Kovaltry also cleared at a lower rate relative to Kogenate (3.3 vs. 3.9 milliliters per kilogram of body weight per hour, or mL/kg/h), Advate (3.7 vs. 5.9 mL/kg/h), and GreenMono (3.0 vs. 5.1 mL/kg/h).

As a result, the number of boys with a trough level — when a medicine’s concentration in the body is at its lowest level, prior to another dose — of less than 1 international unit per deciliter (<1 IU/dL) fell by about half in each switch group. In turn, “higher trough levels were observed in most participants,” the study noted, and the number of boys with a trough level greater than 3 IU/d doubled, rising from three to six.

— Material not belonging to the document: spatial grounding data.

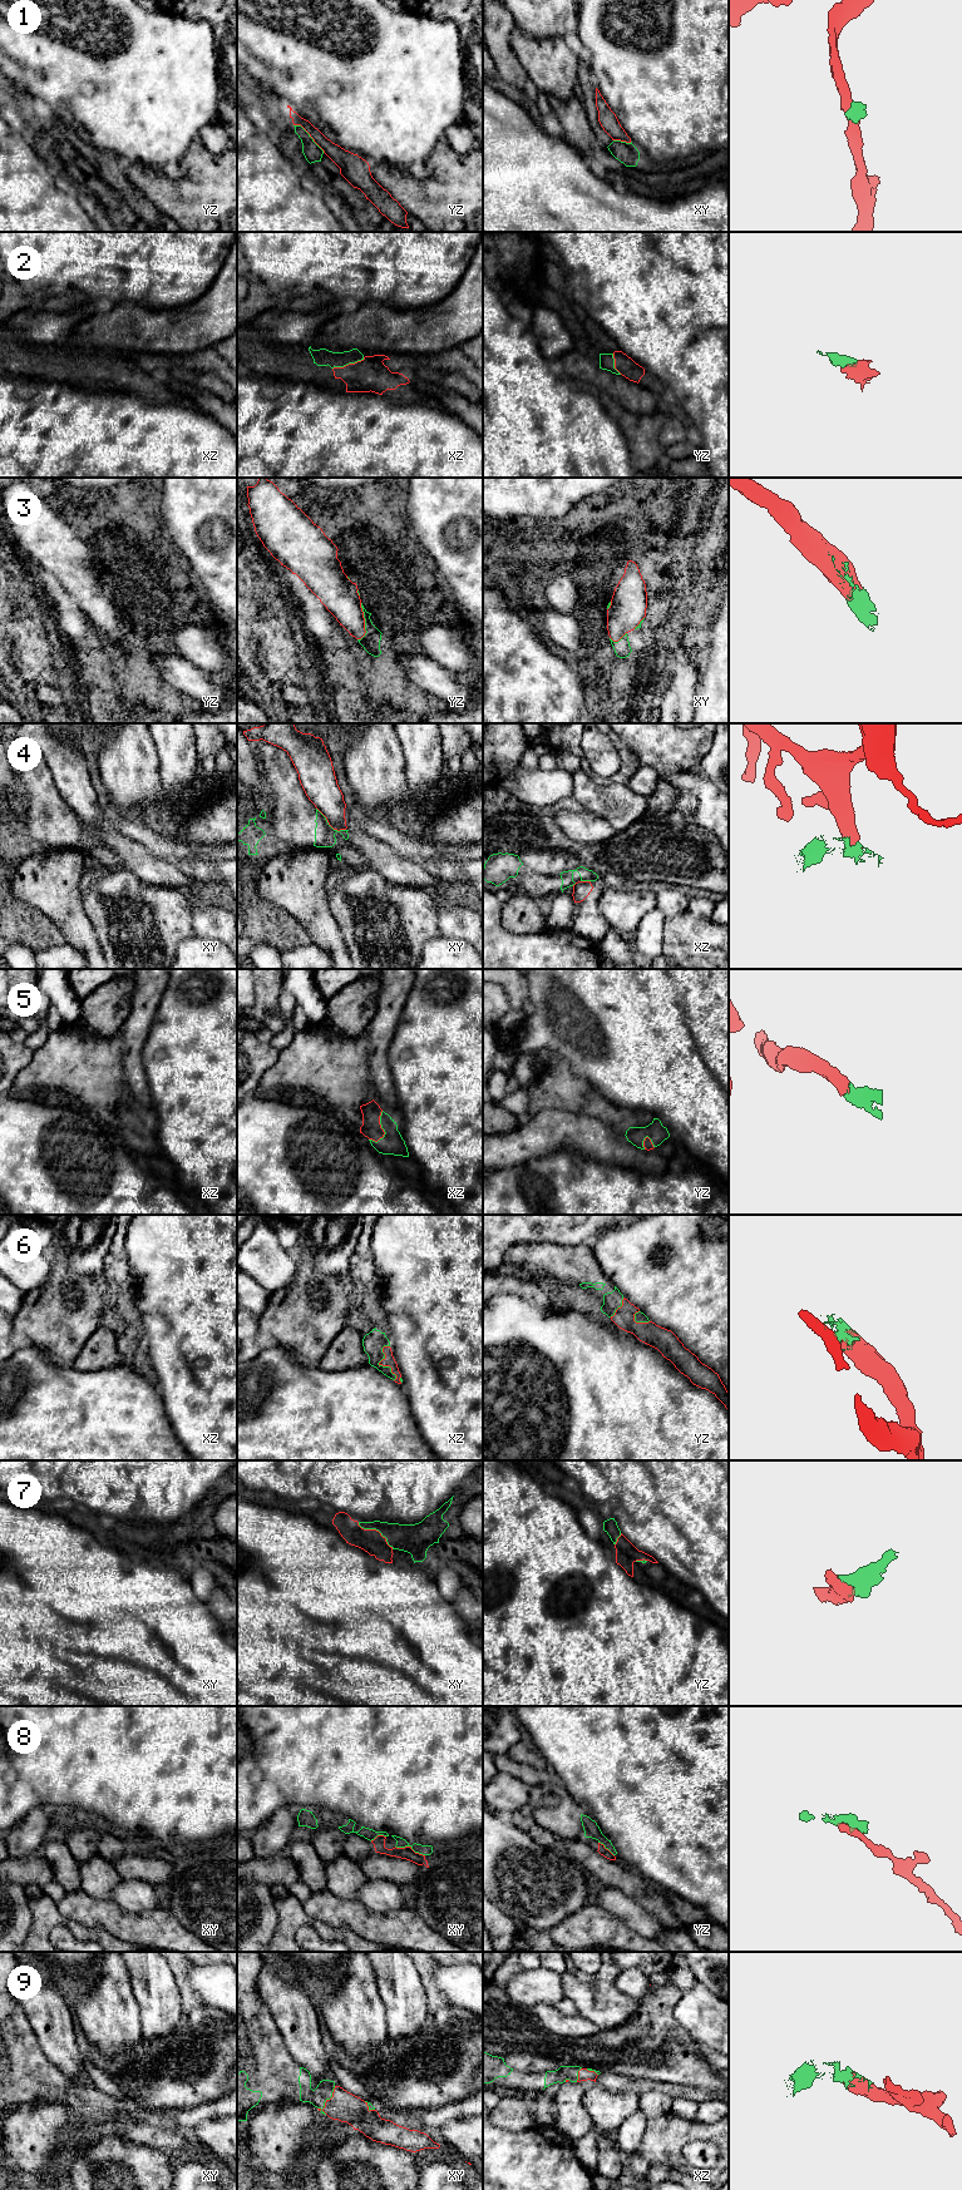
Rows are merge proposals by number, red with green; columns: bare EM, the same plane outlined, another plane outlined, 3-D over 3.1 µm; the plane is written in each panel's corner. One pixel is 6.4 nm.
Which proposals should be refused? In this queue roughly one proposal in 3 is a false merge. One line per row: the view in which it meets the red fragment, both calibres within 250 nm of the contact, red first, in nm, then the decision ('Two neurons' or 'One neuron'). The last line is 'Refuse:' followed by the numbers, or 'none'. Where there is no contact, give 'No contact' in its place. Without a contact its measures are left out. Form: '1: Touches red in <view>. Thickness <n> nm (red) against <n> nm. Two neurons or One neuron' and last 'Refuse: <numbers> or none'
1: Touches red in yz. Thickness 110 nm (red) against 120 nm. Two neurons
2: Touches red in xz. Thickness 220 nm (red) against 110 nm. One neuron
3: Touches red in yz. Thickness 240 nm (red) against 120 nm. One neuron
4: Touches red in xy. Thickness 220 nm (red) against 130 nm. Two neurons
5: Touches red in xz. Thickness 130 nm (red) against 140 nm. One neuron
6: Touches red in xz. Thickness 70 nm (red) against 140 nm. One neuron
7: Touches red in xy. Thickness 150 nm (red) against 190 nm. One neuron
8: Touches red in xy. Thickness 80 nm (red) against 60 nm. One neuron
9: Touches red in xy. Thickness 190 nm (red) against 110 nm. One neuron
Refuse: 1, 4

“Individuals with the same dosing regimen obtained higher trough levels and less time with low FVIII level in routine prophylaxis,” the researchers wrote.

Looking at the number of bleeds six months before and six months after the switch to Kovaltry, researchers found lower annual bleeding rates after the switch.

The proportion of boys with zero bleeds while on Kovaltry also rose in comparison to when they were on Kogenate (36% vs. 23%), Advate (29% vs. 14%), or GreenMono (18% vs. 10%).

“Participants who switched to Kovaltry from three other FVIII concentrates with the same dosing regimens obtained higher trough FVIII levels and better protection with reduced annualized bleeding rates,” the researchers concluded.

Results also suggested that hemophilia A patients with high blood levels of von Willebrand factor and blood types other than group O “could expect more improvements of PK [pharmacokinetic] profiles and therefore potential reduction in bleeds or longer intervals as well as less frequent infusions,” they added.